Atividade e inflação

Na última semana conhecemos os dados sobre o desempenho do varejo e setor de serviços em abril. Embora o desempenho de setores com grande peso no PIB de serviços tenha sido extremamente negativos, o resultado do varejo ampliado foi menos negativo que o esperado. Dessa maneira, nossa equipe de Macroeconomia mantém por ora as projeções para o PIB no 2T20 (-9,3% na margem descontados os efeitos sazonais) e no ano (-5,7%).

Já a visão para o cenário de inflação para este e o próximo ano considera variação bem contida e ainda bastante abaixo das metas estabelecidas para os próximos dois anos (+4,0% e +3,75%, respectivamente).

Os núcleos denotam o comportamento estruturalmente baixista da inflação. Apesar das pressões altistas provenientes de “Alimentação no domicílio”, nossa equipe projeta ainda variação de 1,7% em 2020.

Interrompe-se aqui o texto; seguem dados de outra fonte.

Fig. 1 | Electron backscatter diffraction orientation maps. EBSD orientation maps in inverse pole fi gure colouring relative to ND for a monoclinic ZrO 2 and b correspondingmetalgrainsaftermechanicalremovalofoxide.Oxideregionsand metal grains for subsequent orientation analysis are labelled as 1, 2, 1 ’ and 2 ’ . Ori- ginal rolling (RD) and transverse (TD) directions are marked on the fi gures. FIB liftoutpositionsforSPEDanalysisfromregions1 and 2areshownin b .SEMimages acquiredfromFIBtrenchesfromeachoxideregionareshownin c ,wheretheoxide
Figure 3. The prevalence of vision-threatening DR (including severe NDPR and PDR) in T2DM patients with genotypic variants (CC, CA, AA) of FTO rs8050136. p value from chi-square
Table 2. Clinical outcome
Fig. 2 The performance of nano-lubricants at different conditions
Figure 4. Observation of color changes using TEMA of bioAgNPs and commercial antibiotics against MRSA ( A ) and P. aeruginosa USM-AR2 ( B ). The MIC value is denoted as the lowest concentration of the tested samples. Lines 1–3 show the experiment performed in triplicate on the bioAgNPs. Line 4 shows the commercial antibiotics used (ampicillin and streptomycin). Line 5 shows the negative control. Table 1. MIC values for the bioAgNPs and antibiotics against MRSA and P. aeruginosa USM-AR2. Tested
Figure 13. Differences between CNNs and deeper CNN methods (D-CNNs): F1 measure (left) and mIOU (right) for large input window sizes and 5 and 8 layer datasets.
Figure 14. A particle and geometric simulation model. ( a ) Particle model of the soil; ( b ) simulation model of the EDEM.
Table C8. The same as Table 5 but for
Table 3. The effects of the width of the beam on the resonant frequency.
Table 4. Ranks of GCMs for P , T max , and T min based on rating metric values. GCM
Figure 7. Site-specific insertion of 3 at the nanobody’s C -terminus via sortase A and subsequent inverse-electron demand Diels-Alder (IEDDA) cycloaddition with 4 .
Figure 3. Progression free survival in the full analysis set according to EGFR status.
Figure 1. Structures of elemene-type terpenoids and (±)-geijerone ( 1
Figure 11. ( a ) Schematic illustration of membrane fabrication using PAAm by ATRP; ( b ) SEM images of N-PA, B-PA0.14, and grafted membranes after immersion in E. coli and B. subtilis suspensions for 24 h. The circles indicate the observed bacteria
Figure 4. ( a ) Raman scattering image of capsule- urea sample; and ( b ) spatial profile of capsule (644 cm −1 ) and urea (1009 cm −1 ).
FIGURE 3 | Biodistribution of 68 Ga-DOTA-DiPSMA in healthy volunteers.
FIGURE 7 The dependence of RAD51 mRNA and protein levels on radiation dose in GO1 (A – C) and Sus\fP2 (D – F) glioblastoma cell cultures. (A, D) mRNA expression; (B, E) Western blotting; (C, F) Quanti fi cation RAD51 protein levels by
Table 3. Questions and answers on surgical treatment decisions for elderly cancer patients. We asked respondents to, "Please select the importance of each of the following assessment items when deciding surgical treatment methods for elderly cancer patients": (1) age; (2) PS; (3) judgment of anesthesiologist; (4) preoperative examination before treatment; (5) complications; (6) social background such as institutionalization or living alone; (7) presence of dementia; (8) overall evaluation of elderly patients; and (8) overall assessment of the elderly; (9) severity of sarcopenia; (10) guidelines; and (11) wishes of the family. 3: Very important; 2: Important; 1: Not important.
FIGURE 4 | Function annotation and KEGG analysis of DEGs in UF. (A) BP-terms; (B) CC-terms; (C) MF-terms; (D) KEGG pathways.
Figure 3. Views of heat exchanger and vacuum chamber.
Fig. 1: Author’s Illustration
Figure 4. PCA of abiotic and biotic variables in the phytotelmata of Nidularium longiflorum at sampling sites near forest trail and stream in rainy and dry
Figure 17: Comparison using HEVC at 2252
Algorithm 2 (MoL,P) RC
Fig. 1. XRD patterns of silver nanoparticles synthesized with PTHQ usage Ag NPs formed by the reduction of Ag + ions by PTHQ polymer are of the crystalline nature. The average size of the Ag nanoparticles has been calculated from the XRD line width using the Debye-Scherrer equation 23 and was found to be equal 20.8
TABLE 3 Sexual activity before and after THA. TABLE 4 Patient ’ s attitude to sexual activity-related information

Nossos especialistas estimam que a inflação de bens livres, exceto alimentação no domicílio, dada a abertura do hiato do produto e de juros, está e deverá se manter em nível baixo. Mesmo quando se considera um cenário alternativo com maior variação do grupo “Alimentação no domicílio” (com alta de 8,0%, em vez dos 5,0% hoje esperados) e de bens administrados (de 3,4% para 5,0% em 2021), ainda assim o modelo prevê espaço para estimulo monetário adicional no curto prazo. Essa visão benigna da inflação, mesmo considerando um cenário de estresse, resultou na revisão do cenário de Selic.